[SOLVED] Row Level security and partitioning in PowerBI

Row Level security and partitioning in PowerBI

I have a table FactUsers. with fields for Date, CompanyID, GrossCash and 20 other fields. and a measure named TotalGrossCash which is the sum of all the grosscash.

this table is partitioned by year-month (202401, etc) based on the Date field

i have row level security set up on CompanyID.
i have a dimdate table. this is linked to FactUsers based on Date field
I have a dimcompany table
i have a role - this has an RLS filter on dimcompany
Import mode (not directquery)

Q - when a user belonging to companyID 1 queries the table for April 2024 data, what exactly happens behind the scene?

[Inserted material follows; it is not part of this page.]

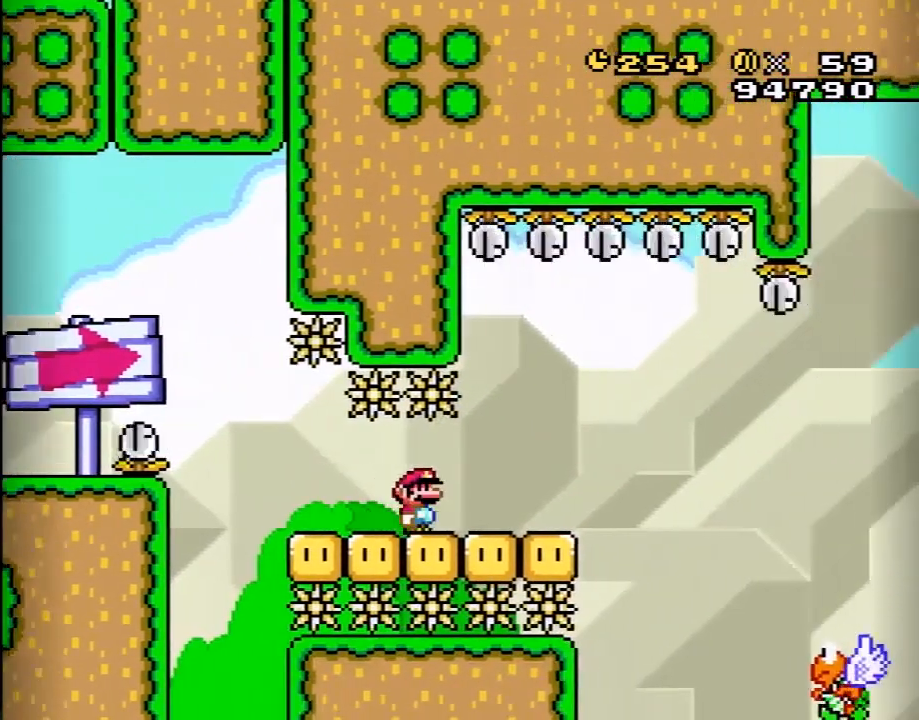
{"buttons": ["Y", "DPAD_RIGHT"], "events": [[250, "B", "down"], [350, "B", "up"]]}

does the engine have to look at the entire table to first filter for records belonging to companyID 1 (the RLS section) or does it immediately start looking at the Apr 2024 partition and then filter based on the RLS filter (companyid = 1)? Basically, is it capable of taking advantage of partitions by quickly going to the single partition even though RLS needs to be applied?

Solution

is it capable of taking advantage of partitions by quickly going to the single partition even though RLS needs to be applied?

First, terminology. In SSAS Tabular/Power BI, all rows are stored in a partition. A table has one or more partitions. Each partition has a separate source query.

So, sort of. The tabular engine (aka Vertipaq) uses compressed, columnar storage. In this storage format the partition is first broken up into segments, or "row groups" of 8M rows each.

Each of these segments is then broken apart into compressed columnar storage structures, and each segment has a header that indicates the min and max value for each column in that segment.

So while the storage engine does not maintain any partition-level metadata that indicates what values are in what partitions, it has segment-level metadata that it can use to skip whole segments in query processing, regardless of whether the table is partitioned.

The order in which your source query returns rows will be the "Z-order" of the rows grouped into segments. So if your table or partition query returns the rows in date order, then queries will be able to efficiently skip all the segments that don't contain rows matching a date filter. Similarly for the CompanyId.

So effectively you get to choose which access paths to optimize by controlling table partitioning and/or the row ordering within each partition.